[Tutorial] Prevent SQL Injection!
So, a few days ago I asked about how to prevent mysql injection. Someone suggested me to use only a mysql_real_escape_string
but that's not enough because someone can use shit like ORDER BY
and others that I will not tell you here. I found that replacing bad characters with nothing in my scripts will make it impossible for someone to perform an injection.
$post = mysql_real_escape_string($_GET['post']); $post = preg_replace('/[a-zA-Z _()-.,@]/', '', $post); $posts = mysql_query("SELECT * FROM posts WHERE id=$post");
what that does is in
line 1: replace characters like ' with \'
line 2: replace bad characters and letters (i only use numbers) with space. if you use letters too just erase the "a-zA-Z"
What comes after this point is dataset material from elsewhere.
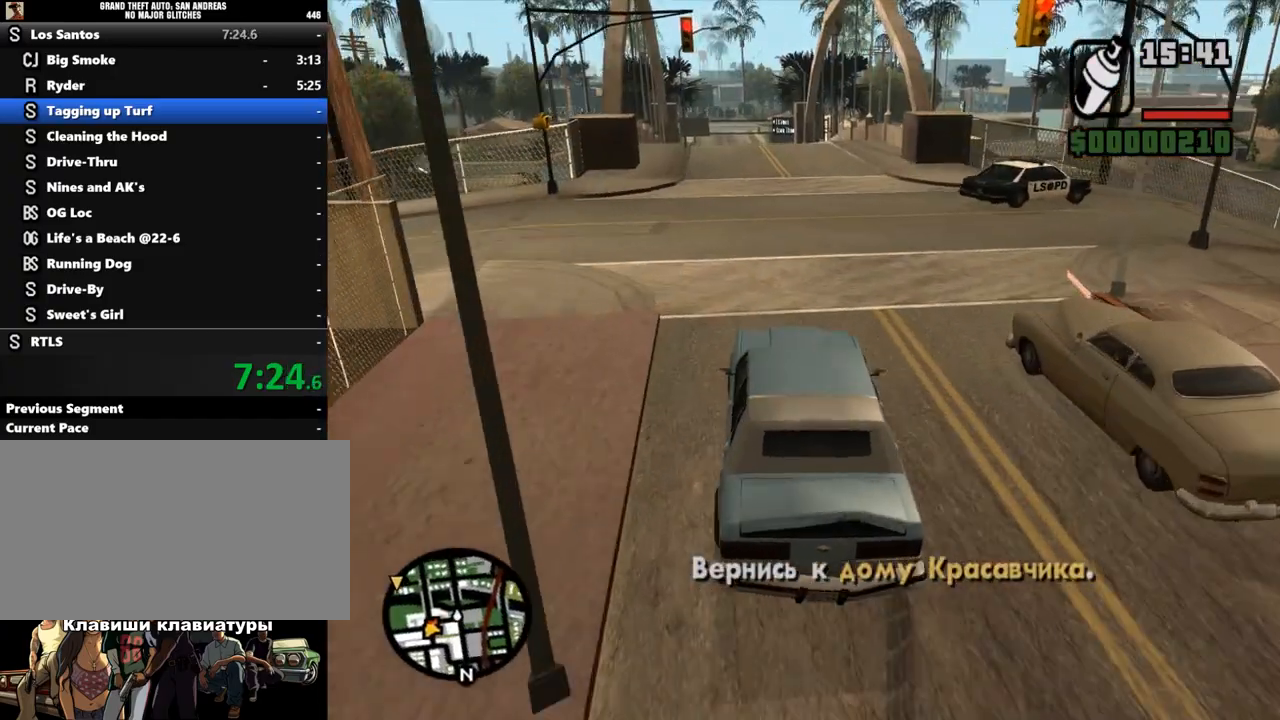
{"keys": ["w"], "mouse": [], "events": []}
line 3: make a safe query.
Comments
It appears that you're still using data directly in your query. Do NOT attempt to self-sanitize your queries. Sanitizing input is to clean up data, not create/increase security. There will be criteria that you will not anticipate (people are crafty), meanwhile, you will think that you're secure.
http://www.slideshare.net/billkarwin/sql-injection-myths-and-fallacies
http://stackoverflow.com/questions/129677/whats-the-best-method-for-sanitizing-user-input-with-php
http://bobby-tables.com/ - Paragraph titled "How to avoid Bobby Tables"
@Damian sorry but my native language isn't english. could you explain that?
Your doing it a crazy way. just cast it to an int. for strings use thwarting proper quotes then mysql escape which will work. using or and stuff can't work then. Php devs are much more experienced than you use their tools don't make your own
If you're only using numbers, you can just use $post = intval($_GET['post']); ...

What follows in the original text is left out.